Reviewing my garden, made on the side of a clay filled drumlin in East Cavan, I ponder the lessons learnt from a cold, wet and sunless summer. How close a balance there is between crop productivity, weather and micro-environment. Seen particularly outside in the vegetable garden, my sun and heat-loving sweetcorn and cucurbits are dodgy while the adaptable legumes and Northern European staple root crops are doing fine. The excessive rain must have washed out a lot of nutrients and I vow to add lots of compost throughout the garden this Autumn. A few temperature degrees less, infrequent sun, soil continually rinsed by rain and the garden is thrown into mild disarray...another lesson in the need for plant diversity and to understand and work with one's environment. The flower garden is fine, perhaps more vegetative growth than usual and not quite as much flower. I am short on annuals and half-hardy annuals which are valuable gap fillers. Planting them out in early summer was like laying out a salad bar and inviting all and sundry to help themselves!

Spring garden

The great thing about gardening is that hope springs eternal and never more so than on a fine autumn day, with the soil still warm and robins thinly and plaintively twittering in the background. Everyone should have an area, ideally viewed from the window of your winter cosy room, devoted solely for winter and spring plants. So make a spring garden and let it be cool, quiet and foliage rich in summer - an area to be passed through as you progress through to more flower-filled summer delights. Choose a small tree providing winter and spring interest in its shape, flowers (scented if possible) and good summer leaf. Safe and predictable would be Acer palmatum atropurpureum , Hamameles mollis (best bought in flower when you can check its scent) or Magnolia stellata . For more unusual small trees go to Hilberry Garden Centre, Crecora, Co. Limerick or Carbury Nursery, Clondalkin, Co. Dublin; possibly choose a smart evergreen such as Phillyrea latifolia or the larger Daphniphyllum macropodum . They will help you. Buy as big as you can afford so that it will make a strong feature as a starting point and provide shade rapidly. The best winter evergreen perennials are the Hellebores: easy to grow, varied and long lasting in flower and great for keeping weeds down. Use the almost shrub-like Helleborus corcicus and Helleborus foetidus . Helleborus orientalis is more colourful, from pure white to darkest maroon and the most sought after and bankrupting are the doubles and anemone centred ones.
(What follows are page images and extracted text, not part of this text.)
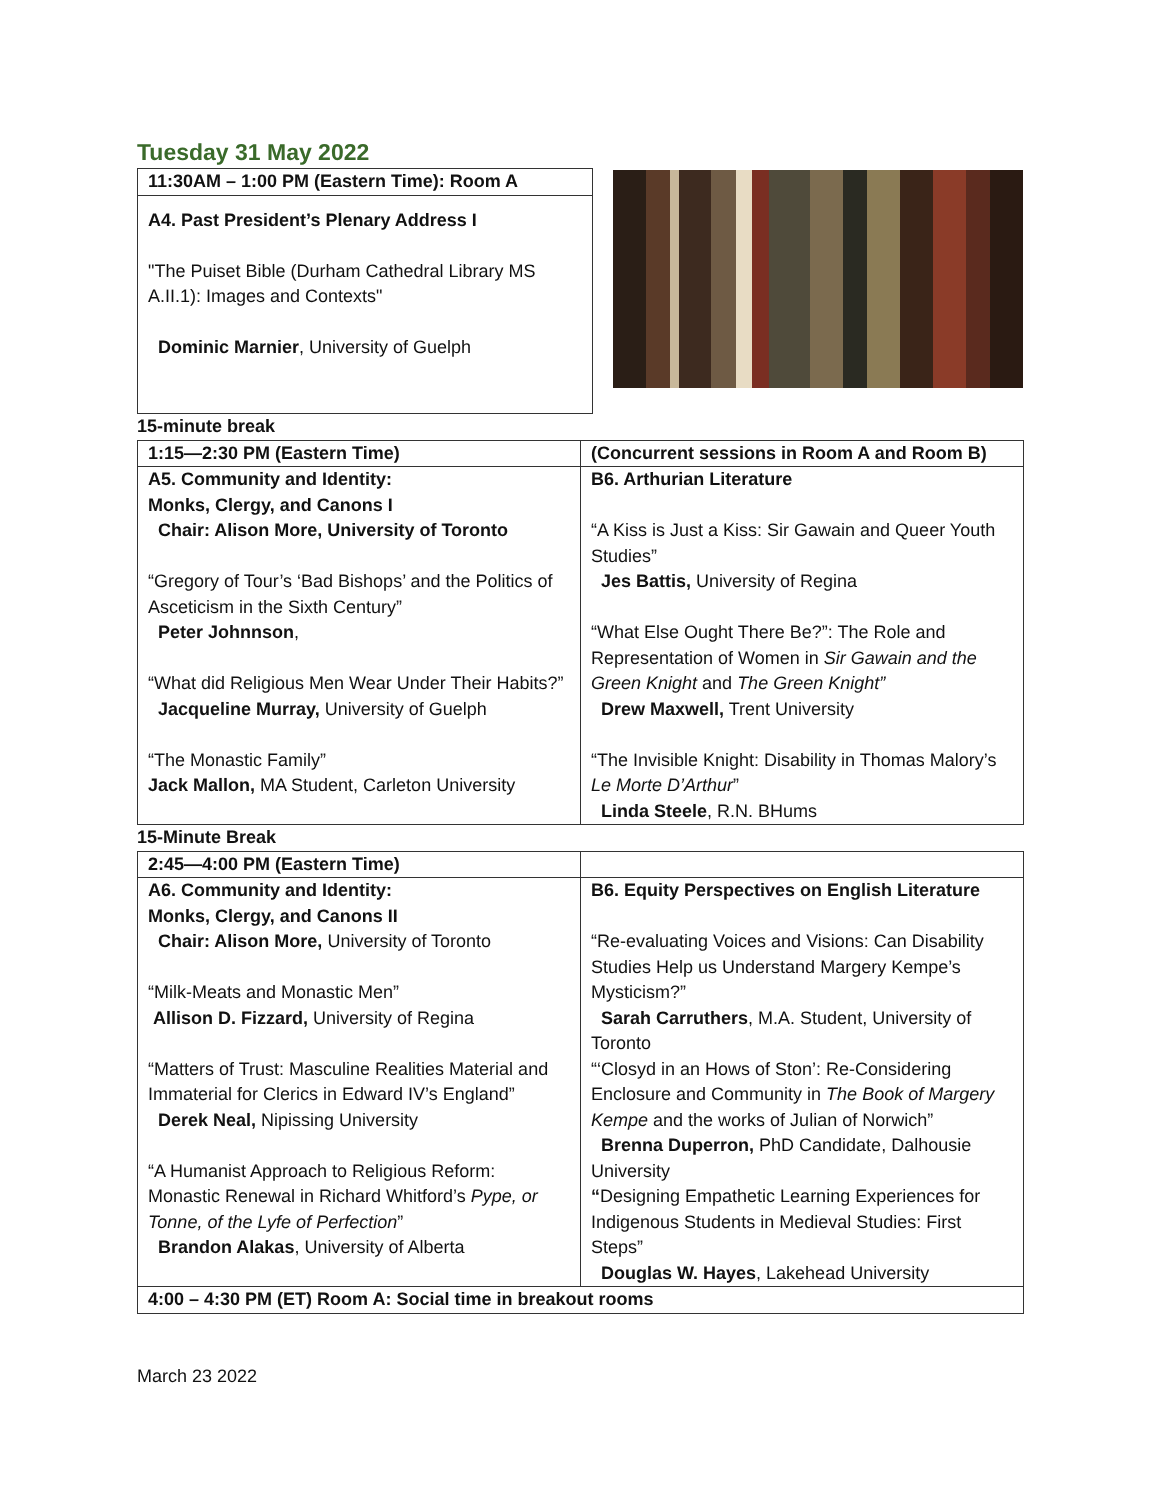Tuesday 31 May 2022
11:30AM – 1:00 PM (Eastern Time): Room A
A4. Past President’s Plenary Address I
"The Puiset Bible (Durham Cathedral Library MS A.II.1): Images and Contexts"
Dominic Marnier, University of Guelph
15-minute break
| 1:15—2:30 PM (Eastern Time) | (Concurrent sessions in Room A and Room B) |
| --- | --- |
| A5. Community and Identity: Monks, Clergy, and Canons I Chair: Alison More, University of Toronto “Gregory of Tour’s ‘Bad Bishops’ and the Politics of Asceticism in the Sixth Century” Peter Johnnson , “What did Religious Men Wear Under Their Habits?” Jacqueline Murray, University of Guelph “The Monastic Family” Jack Mallon, MA Student, Carleton University | B6. Arthurian Literature “A Kiss is Just a Kiss: Sir Gawain and Queer Youth Studies” Jes Battis, University of Regina “What Else Ought There Be?”: The Role and Representation of Women in Sir Gawain and the Green Knight and The Green Knight” Drew Maxwell, Trent University “The Invisible Knight: Disability in Thomas Malory’s Le Morte D’Arthur ” Linda Steele , R.N. BHums |
15-Minute Break
| 2:45—4:00 PM (Eastern Time) | |
| --- | --- |
| A6. Community and Identity: Monks, Clergy, and Canons II Chair: Alison More, University of Toronto “Milk-Meats and Monastic Men” Allison D. Fizzard, University of Regina “Matters of Trust: Masculine Realities Material and Immaterial for Clerics in Edward IV’s England” Derek Neal, Nipissing University “A Humanist Approach to Religious Reform: Monastic Renewal in Richard Whitford’s Pype, or Tonne, of the Lyfe of Perfection ” Brandon Alakas , University of Alberta | B6. Equity Perspectives on English Literature “Re-evaluating Voices and Visions: Can Disability Studies Help us Understand Margery Kempe’s Mysticism?” Sarah Carruthers , M.A. Student, University of Toronto “‘Closyd in an Hows of Ston’: Re-Considering Enclosure and Community in The Book of Margery Kempe and the works of Julian of Norwich” Brenna Duperron, PhD Candidate, Dalhousie University “ Designing Empathetic Learning Experiences for Indigenous Students in Medieval Studies: First Steps” Douglas W. Hayes , Lakehead University |
| 4:00 – 4:30 PM (ET) Room A: Social time in breakout rooms | |
March 23 2022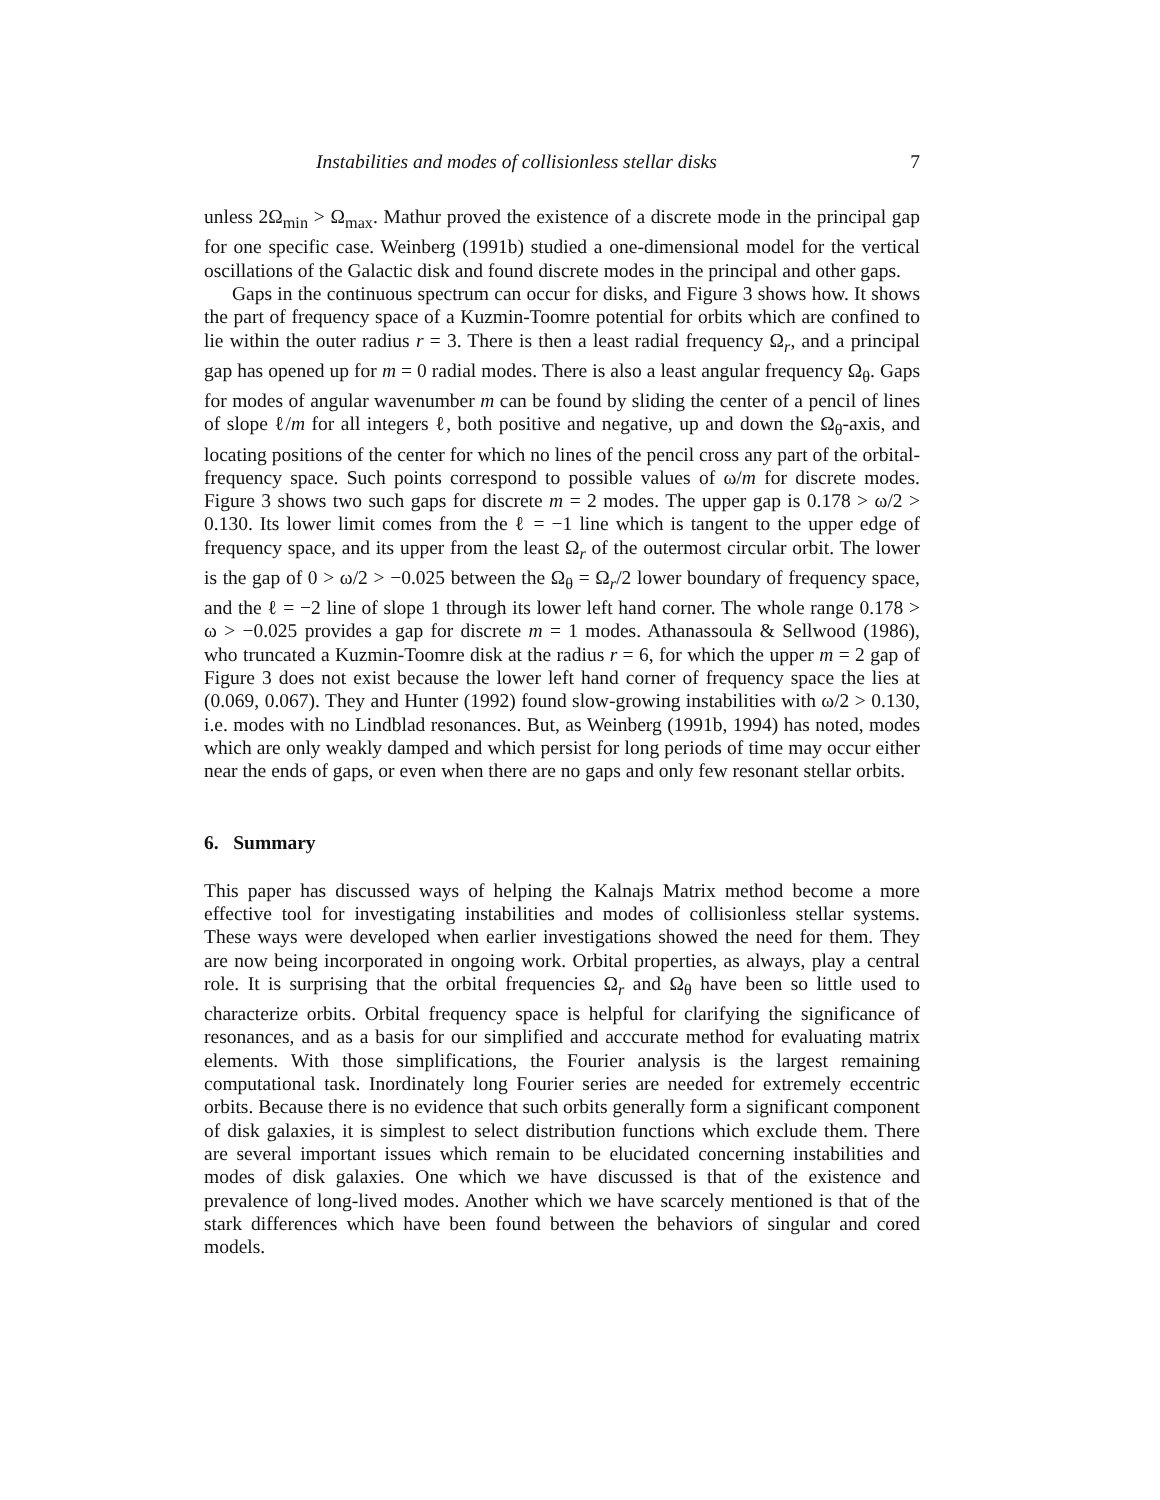Instabilities and modes of collisionless stellar disks 7
unless 2Ω<sub>min</sub> > Ω<sub>max</sub>. Mathur proved the existence of a discrete mode in the principal gap for one specific case. Weinberg (1991b) studied a one-dimensional model for the vertical oscillations of the Galactic disk and found discrete modes in the principal and other gaps.
Gaps in the continuous spectrum can occur for disks, and Figure 3 shows how. It shows the part of frequency space of a Kuzmin-Toomre potential for orbits which are confined to lie within the outer radius r = 3. There is then a least radial frequency Ω<sub>r</sub>, and a principal gap has opened up for m = 0 radial modes. There is also a least angular frequency Ω<sub>θ</sub>. Gaps for modes of angular wavenumber m can be found by sliding the center of a pencil of lines of slope ℓ/m for all integers ℓ, both positive and negative, up and down the Ω<sub>θ</sub>-axis, and locating positions of the center for which no lines of the pencil cross any part of the orbital-frequency space. Such points correspond to possible values of ω/m for discrete modes. Figure 3 shows two such gaps for discrete m = 2 modes. The upper gap is 0.178 > ω/2 > 0.130. Its lower limit comes from the ℓ = −1 line which is tangent to the upper edge of frequency space, and its upper from the least Ω<sub>r</sub> of the outermost circular orbit. The lower is the gap of 0 > ω/2 > −0.025 between the Ω<sub>θ</sub> = Ω<sub>r</sub>/2 lower boundary of frequency space, and the ℓ = −2 line of slope 1 through its lower left hand corner. The whole range 0.178 > ω > −0.025 provides a gap for discrete m = 1 modes. Athanassoula & Sellwood (1986), who truncated a Kuzmin-Toomre disk at the radius r = 6, for which the upper m = 2 gap of Figure 3 does not exist because the lower left hand corner of frequency space the lies at (0.069, 0.067). They and Hunter (1992) found slow-growing instabilities with ω/2 > 0.130, i.e. modes with no Lindblad resonances. But, as Weinberg (1991b, 1994) has noted, modes which are only weakly damped and which persist for long periods of time may occur either near the ends of gaps, or even when there are no gaps and only few resonant stellar orbits.
6. Summary
This paper has discussed ways of helping the Kalnajs Matrix method become a more effective tool for investigating instabilities and modes of collisionless stellar systems. These ways were developed when earlier investigations showed the need for them. They are now being incorporated in ongoing work. Orbital properties, as always, play a central role. It is surprising that the orbital frequencies Ω<sub>r</sub> and Ω<sub>θ</sub> have been so little used to characterize orbits. Orbital frequency space is helpful for clarifying the significance of resonances, and as a basis for our simplified and acccurate method for evaluating matrix elements. With those simplifications, the Fourier analysis is the largest remaining computational task. Inordinately long Fourier series are needed for extremely eccentric orbits. Because there is no evidence that such orbits generally form a significant component of disk galaxies, it is simplest to select distribution functions which exclude them. There are several important issues which remain to be elucidated concerning instabilities and modes of disk galaxies. One which we have discussed is that of the existence and prevalence of long-lived modes. Another which we have scarcely mentioned is that of the stark differences which have been found between the behaviors of singular and cored models.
Ferns associate well and are best planted in September: try the evergreen Adiantum pedatum , Blechnum , Dryopteris erythrosora and Polystichum aculeatum . Search out different lungworts, Pulmonaria, with their varied foliage markings and flower colour and Epimediums for value in leaves. Hostas are great, especially the more slug resistant leathery blue leaved ones as their emerging leaves help to cover bulbs as they die back. Perennial Geraniums are essential, and there is one of these for each month of the year.

Spring bulbs

The mainstay of the spring garden is of course bulbs which should be bought and planted now. Don't be restricted to snowdrops (even though there are over a hundred species and varieties) and narcissi or large flowering Dutch crocus. Some of the species Crocus are wonderful: Crocus chrysanthus 'Blue Pearl', 'Snow Bunting' and 'Cream Beauty' for example. I have had the greatest value from the wildflowers Anemone blanda 'White Splendour' and 'Blue Shades', planted in broad patches of a single colour. Erythroniums, the dog's tooth violets are just as easy but lesser known, in particular Erythronium dens canis and 'E. White Beauty' and 'Pagoda'. The best small blue bulbs are the squills, dark blue Scilla 'Spring Beauty' or Scilla bifolia, Puschkinia libanotica , and Glory of the Snow Chionodoxa forbesii.

Bulbs for Naturalising

Here, one of our greatest gardening thrills is the appearance in early March of sheets and sheets of the purple crocus Crocus vernus. Planted decades ago, probably under a beech long since fallen, these brave little bulbs appear year after year and have seeded themselves into all the adjacent fields. Naturalising bulbs is very much a matter of trial and error to discover which are suited to your environment (a neighbouring friend has masses of Aconites while mine are fading away). Plant a generous starter pack and wait and see what happens. Really all bulbs have potential for naturalising. Snowdrops are best planted green after flowering and in my experience planting bought in bulbs is a waste of money; much better to make a raid on a friend with lots or dare I suggest a derelict cottage! This year try Narcissus Old Pheasants Eye, Cammassia leichtlinni caerulea and C. cusickii in longer grass for something different, splendid and failsafe. Mr. Middleton's, 58 Mary St. Dublin1 ( This e-mail address is being protected from spambots. You need JavaScript enabled to view it ) has a good bulb catalogue and does efficient mail order throughout the country. For more unusual bulbs try De Jager in Kent (00441622831235) or Broadleigh Bulbs (www. broadleighbulbs.co.uk) who do ship to Ireland. As always it is hard to recommend organic growers. Choose bulb suppliers who have a conservation policy and who do not collect from the wild. When recommending suppliers of other plants I try to recommend the smaller, specialist supplier who knows and likes growing plants ... in other words whose heart is in the right place!